Selected excerpt:

▼

Figure 95. Simulation Testbench Block Diagram for the Reconfigurable PHY 2 Profile MRIP Example Design
This section provides the functional description of the example design for the two profile MRIP 1 x 10.3125G PMA Direct(P0) to FEC Direct Mode(P1) (System PLL Clocking) example design. In this design, you can dynamically reconfigure the IP between the PMA direct mode and the FEC direct mode.
The GTS PMA/FEC Direct PHY Intel® FPGA IP Reconfigurable PHY example design includes the following components:
- GTS PMA/FEC Direct PHY Intel® FPGA IP : Generated Reconfigurable PHY IP core.
- GTS Dynamic Reconfiguration Controller Intel® FPGA IP : Instantiated Dynamic Reconfiguration (DR) controller IP. The GTS Dynamic Reconfiguration Controller Intel® FPGA IP parameter editor settings align with the transceiver channels, supported profiles, and CSR clock frequency in the GTS PMA/FEC Direct PHY Intel® FPGA IP. If you generate the example design using the Generate Example Design button in the IP parameter editor, the IP instantiates automatically. If you create your own design example, you must manually instantiate this IP and connect all the I/O ports.

▲

Dataset records:
▼

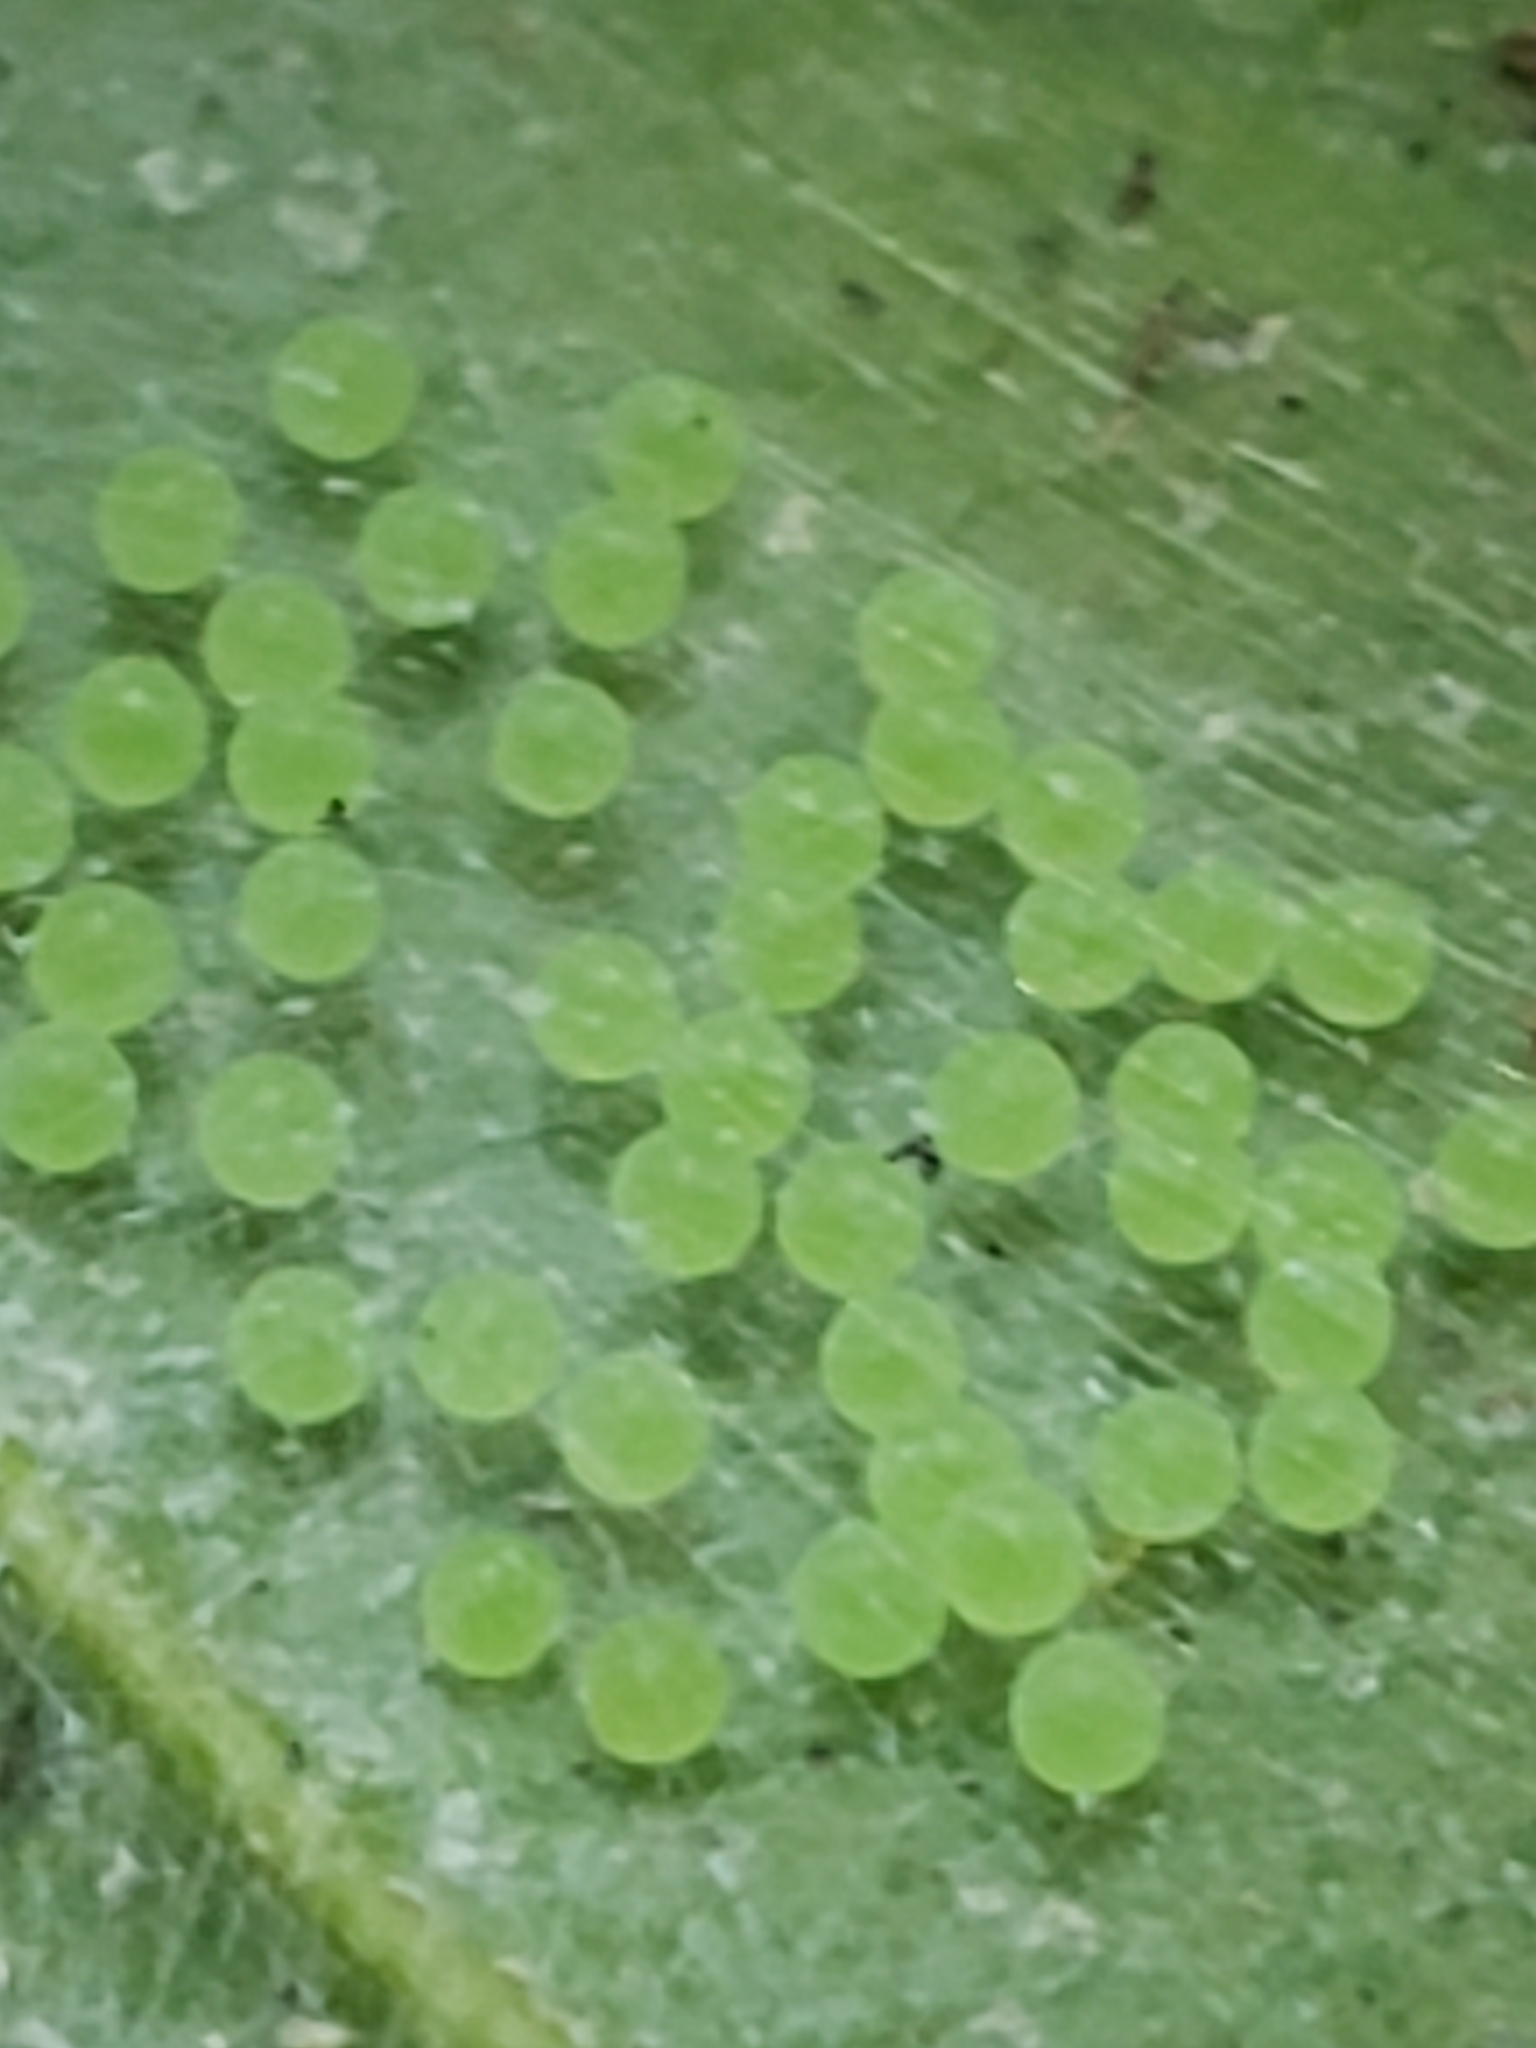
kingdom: Animalia
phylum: Arthropoda
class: Arachnida
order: Araneae
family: Salticidae
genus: Lyssomanes
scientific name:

▲

Tasks for this exercise:
- A) Write out the records that list a kingdom, phylum, class, and so on for each living thing, reproducing their lines exactly while leaving out the pictures.
- B) Continue the excerpt on the reconfigurable PHY example design from the point where it stops.

Outputs for the tasks:
- A)
kingdom: Animalia
phylum: Arthropoda
class: Arachnida
order: Araneae
family: Salticidae
genus: Lyssomanes
scientific name:

- B)
- GTS System PLL Clocks Intel® FPGA IP : Instantiated System PLL Clocks IP. The GTS System PLL Clocks Intel® FPGA IP parameter editor settings align with the system PLL frequency in the GTS PMA/FEC Direct PHY Intel® FPGA IP. If you generate the design example using the Generate Example Design button in the IP parameter editor, the IP instantiates automatically. If you create your own example design, you must manually instantiate this IP and connect all the I/O ports.
- GTS Reset Sequencer Intel® FPGA IP : Instantiated Reset Sequencer IP. If you generate the design example using the Generate Example Design button in the IP parameter editor, the IP instantiates automatically. If you create your own example design, you must manually instantiate this IP and connect all the I/O ports.
The example design is configured with a 100 MHz clock for reconfiguration, a 156.25 MHz reference clock for the system PLL, and a 156.25 MHz clock for the GTS PMA direct channel, which is used as both the TX PLL and the RX CDR reference clock.
Refer to the GTS Dynamic Reconfiguration Controller Intel® FPGA IP for details about custom design steps.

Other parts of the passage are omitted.